+++ EXTRACTED MATERIAL +++

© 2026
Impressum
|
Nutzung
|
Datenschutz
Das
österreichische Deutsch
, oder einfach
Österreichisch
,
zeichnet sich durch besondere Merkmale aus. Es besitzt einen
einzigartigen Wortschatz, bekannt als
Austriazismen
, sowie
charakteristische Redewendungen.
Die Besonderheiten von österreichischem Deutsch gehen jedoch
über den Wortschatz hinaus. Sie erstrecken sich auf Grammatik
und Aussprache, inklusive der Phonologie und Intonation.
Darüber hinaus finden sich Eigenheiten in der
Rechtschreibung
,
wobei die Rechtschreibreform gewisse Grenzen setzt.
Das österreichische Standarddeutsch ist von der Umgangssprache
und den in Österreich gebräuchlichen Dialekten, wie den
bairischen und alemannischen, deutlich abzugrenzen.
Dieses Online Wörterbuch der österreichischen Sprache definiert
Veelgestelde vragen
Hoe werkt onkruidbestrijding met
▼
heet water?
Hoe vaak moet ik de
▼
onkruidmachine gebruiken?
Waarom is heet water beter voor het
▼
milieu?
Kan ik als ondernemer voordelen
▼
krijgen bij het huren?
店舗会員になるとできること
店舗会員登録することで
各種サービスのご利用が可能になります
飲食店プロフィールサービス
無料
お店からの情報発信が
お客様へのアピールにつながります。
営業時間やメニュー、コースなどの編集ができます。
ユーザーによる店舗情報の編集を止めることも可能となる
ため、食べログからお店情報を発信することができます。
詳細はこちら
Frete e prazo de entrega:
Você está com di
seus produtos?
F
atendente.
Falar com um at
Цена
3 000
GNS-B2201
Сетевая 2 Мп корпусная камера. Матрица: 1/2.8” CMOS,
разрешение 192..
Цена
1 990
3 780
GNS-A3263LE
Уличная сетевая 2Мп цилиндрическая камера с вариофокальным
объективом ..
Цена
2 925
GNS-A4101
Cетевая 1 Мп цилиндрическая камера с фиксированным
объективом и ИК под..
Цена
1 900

+++

▸ **ASSIGNMENT**: Edit the lines above, replacing each "Цена" with "Стоимость" and leaving the rest unchanged.

▸ **SOLVED PROBLEM**:
© 2026
Impressum
|
Nutzung
|
Datenschutz
Das
österreichische Deutsch
, oder einfach
Österreichisch
,
zeichnet sich durch besondere Merkmale aus. Es besitzt einen
einzigartigen Wortschatz, bekannt als
Austriazismen
, sowie
charakteristische Redewendungen.
Die Besonderheiten von österreichischem Deutsch gehen jedoch
über den Wortschatz hinaus. Sie erstrecken sich auf Grammatik
und Aussprache, inklusive der Phonologie und Intonation.
Darüber hinaus finden sich Eigenheiten in der
Rechtschreibung
,
wobei die Rechtschreibreform gewisse Grenzen setzt.
Das österreichische Standarddeutsch ist von der Umgangssprache
und den in Österreich gebräuchlichen Dialekten, wie den
bairischen und alemannischen, deutlich abzugrenzen.
Dieses Online Wörterbuch der österreichischen Sprache definiert
Veelgestelde vragen
Hoe werkt onkruidbestrijding met
▼
heet water?
Hoe vaak moet ik de
▼
onkruidmachine gebruiken?
Waarom is heet water beter voor het
▼
milieu?
Kan ik als ondernemer voordelen
▼
krijgen bij het huren?
店舗会員になるとできること
店舗会員登録することで
各種サービスのご利用が可能になります
飲食店プロフィールサービス
無料
お店からの情報発信が
お客様へのアピールにつながります。
営業時間やメニュー、コースなどの編集ができます。
ユーザーによる店舗情報の編集を止めることも可能となる
ため、食べログからお店情報を発信することができます。
詳細はこちら
Frete e prazo de entrega:
Você está com di
seus produtos?
F
atendente.
Falar com um at
Стоимость
3 000
GNS-B2201
Сетевая 2 Мп корпусная камера. Матрица: 1/2.8” CMOS,
разрешение 192..
Стоимость
1 990
3 780
GNS-A3263LE
Уличная сетевая 2Мп цилиндрическая камера с вариофокальным
объективом ..
Стоимость
2 925
GNS-A4101
Cетевая 1 Мп цилиндрическая камера с фиксированным
объективом и ИК под..
Стоимость
1 900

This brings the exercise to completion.